Bu yazı serisine gelince gerek sosyalist veya Marksist
olduğunu düşünenlerin, gerek böyle bir iddiası bile olmayanların, üretici
güçlerdeki bu eşi benzeri olmayan eşiğinde bulunduğumuz devrimi, ekonomi politiğini ve sosyolojinin, yani kısa adıyla
Marksizmin, kavramlarıyla ele almaktan ne kadar uzak olduğu, bu devrimi kimi
“bilim kurgu” yazarlarının saçma denebilecek kavram ve bakış açısıyla anlamaya
çalıştıklarını ve bu nedenle yazdıklarımızı anlayamadıklarını, çok farklı
diller konuştuğumuzu görünce, geçen yazıda açtığımız bu parantezi biraz daha
uzatıp, bazı somut örneklerle kavramsal netlikler sağlayarak konuyu açmayı
deneyelim.
Geçen yazıda temel bir yanlış anlamayı engellemek için, aslında
geleceğe ilişkin tahminler yapmadığımızı, gelişmeleri sadece bazı sabitler
bağlamında ele alıp ortaya çıkacak aşılmaz sınır ve çelişkileri göstermeye
çalıştığımızı yazdık.
Işık hızı veya büyüyen bir cismin yüzeyinin karesi hacminin
küpü kadar artacağı gibi örnekleri verip, bunların yaratacağı aşılmaz sınırlardan söz ettik.
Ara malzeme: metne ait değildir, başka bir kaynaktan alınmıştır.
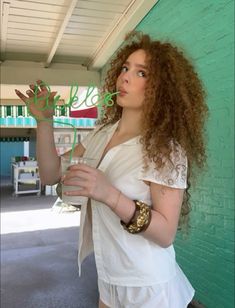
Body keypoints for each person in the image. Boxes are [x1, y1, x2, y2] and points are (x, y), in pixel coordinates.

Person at [15, 31, 208, 308]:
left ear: (162, 89)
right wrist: (45, 121)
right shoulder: (100, 134)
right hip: (109, 279)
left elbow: (166, 234)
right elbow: (50, 174)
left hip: (148, 287)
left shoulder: (166, 149)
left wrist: (110, 195)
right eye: (126, 68)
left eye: (142, 73)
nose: (125, 77)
Toplumdan bir örnek olarak da robotların bütün kullanım
değerlerini “ürettiği” bir toplumda artı değer üretiminin, dolayısıyla da
kapitalizmin mümkün olmadığını, çıkarsamalarımızın örneğin böyle bir ekonomi
politik ve sosyolojik bir sabite dayandığını söyledik.